Nicolò Porcelluzzi ha intervistato per Il Tascabile il giornalista Giuseppe Rizzo, autore del libro I fantasmi non esistono, un lavoro nato da una serie reportage sulla vita ai margini della nostra società.
L’idea di intervistare il giornalista Giuseppe Rizzo (l’autore di I fantasmi non esistono) nasce insieme a un’altra, quella di intervistare l’architetta e urbanista Keller Easterling. Nei loro ultimi libri entrambi tentano di indagare le forme della disuguaglianza nello spazio sociale, nello spazio immobiliare, urbano e virtuale. Se la conversazione con Easterling è più teorica, quella che segue è senza dubbio più diretta: si concentra sugli spazi-soglia che non ci interessano finché non ci toccano, ovvero i dormitori, i carceri minorili, i cosiddetti progetti di social housing. Soprattutto, si concentra sugli esseri umani che li subiscono.
Nel libro si intrecciano gli aspetti sociali ed economici della lotta alle disuguaglianze, e l’autore porta esempi di realtà che intraprendono questa lotta, ad esempio le associazioni che forniscono abitazioni ai senza dimora.
Secondo l’associazione fio.PSD, che segue questo tipo di progetti, il costo medio per ospitare una persona in uno di questi appartamenti è di 26 euro al giorno, in un centro per senza dimora è di 32, in carcere (dove chi vive per strada spesso finisce per reati di poco conto) è di 137. Ma non è solo una questione di soldi risparmiati, è un modo per ribaltare certi paradigmi. In Italia, così come in molti altri paesi, il sistema per aiutare i senza dimora si basa su un modello a scala, che prevede il passaggio nei centri diurni, nei dormitori, percorsi di disintossicazione e infine una sistemazione più stabile. La casa è la ricompensa suprema. Ma pochi ci arrivano. Il problema è che si ragiona quasi sempre secondo logiche d’emergenza, e con pochi soldi, molta stanchezza e tantissima disattenzione – se non malafede – delle istituzioni.
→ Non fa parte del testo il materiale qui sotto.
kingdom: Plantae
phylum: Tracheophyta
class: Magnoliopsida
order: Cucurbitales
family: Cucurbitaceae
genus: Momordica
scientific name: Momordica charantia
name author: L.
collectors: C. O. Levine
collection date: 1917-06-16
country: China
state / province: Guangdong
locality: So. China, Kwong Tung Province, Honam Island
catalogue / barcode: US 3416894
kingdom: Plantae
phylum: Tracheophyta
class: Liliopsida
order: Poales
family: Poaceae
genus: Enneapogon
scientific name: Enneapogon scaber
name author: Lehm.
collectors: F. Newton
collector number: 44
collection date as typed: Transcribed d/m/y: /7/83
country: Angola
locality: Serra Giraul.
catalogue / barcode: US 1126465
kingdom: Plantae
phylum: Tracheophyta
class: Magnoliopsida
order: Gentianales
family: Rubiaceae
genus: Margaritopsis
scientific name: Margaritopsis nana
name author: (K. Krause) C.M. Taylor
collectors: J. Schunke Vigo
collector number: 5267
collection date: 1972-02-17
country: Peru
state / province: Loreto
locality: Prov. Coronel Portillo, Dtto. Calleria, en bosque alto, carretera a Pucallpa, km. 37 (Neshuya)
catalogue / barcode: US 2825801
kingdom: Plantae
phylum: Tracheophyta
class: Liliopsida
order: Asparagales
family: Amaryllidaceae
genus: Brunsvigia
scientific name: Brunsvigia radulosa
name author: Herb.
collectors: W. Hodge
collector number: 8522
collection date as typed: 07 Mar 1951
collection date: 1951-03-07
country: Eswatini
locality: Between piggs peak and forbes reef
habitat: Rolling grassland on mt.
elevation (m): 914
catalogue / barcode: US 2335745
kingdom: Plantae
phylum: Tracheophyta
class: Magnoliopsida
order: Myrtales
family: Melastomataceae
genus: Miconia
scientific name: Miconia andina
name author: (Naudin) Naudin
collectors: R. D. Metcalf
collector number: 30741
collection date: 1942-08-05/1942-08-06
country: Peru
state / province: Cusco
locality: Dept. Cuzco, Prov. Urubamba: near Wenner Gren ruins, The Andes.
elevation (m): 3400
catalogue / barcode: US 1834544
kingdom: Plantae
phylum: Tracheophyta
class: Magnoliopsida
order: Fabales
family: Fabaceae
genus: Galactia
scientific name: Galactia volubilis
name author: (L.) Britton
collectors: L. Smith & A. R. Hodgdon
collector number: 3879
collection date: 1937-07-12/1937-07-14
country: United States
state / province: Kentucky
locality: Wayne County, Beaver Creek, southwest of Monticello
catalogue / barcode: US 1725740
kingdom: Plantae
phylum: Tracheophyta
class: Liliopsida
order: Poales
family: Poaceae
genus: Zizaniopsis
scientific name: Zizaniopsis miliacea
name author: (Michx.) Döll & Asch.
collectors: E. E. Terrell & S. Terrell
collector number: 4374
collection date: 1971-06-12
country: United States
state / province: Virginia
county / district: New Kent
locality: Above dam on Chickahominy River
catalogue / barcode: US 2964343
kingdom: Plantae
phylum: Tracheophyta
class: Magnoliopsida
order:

Uno degli aspetti toccati dall’intervista è il difficile compito di scrivere di povertà senza scadere nel pietismo o nei luoghi comuni:
Faccio un esempio. Il libro si apre con la storia di Egbert Pascual, un filippino di 58 anni arrivato a Milano per cercare di costruirsi una vita migliore. Pascual abitava con la madre e la sorella, entrambe badanti. Dopo un po’ ha rotto con loro ed è finito per strada, poi in un dormitorio e infine è morto di covid. La famiglia non ne ha saputo niente per un anno. È toccato a me dirglielo, dopo che mi ero imbattuto in un articolo che accennava appena alla sua morte e avevo deciso di ricostruirne la vita. Dai racconti della mamma, della sorella e della zia emergeva un uomo fragile ma anche incline all’ira, scostante, chiuso. La mamma ne aveva paura. Eppure, continuando le ricerche è emerso un altro Pascual, che per anni aveva fatto volontariato e aiutato chi aveva bisogno. I volontari e gli attivisti ne avevano un ricordo commosso. Ma tutto questo è emerso dopo diversi mesi di lavoro, molti incontri e tante domande. Osservare, pazientare, fare domande è un altro modo di scrivere. Fa emergere dettagli – perfino minuzie – che possono illuminare una frase o una pagina, e permette di non generalizzare o semplificare.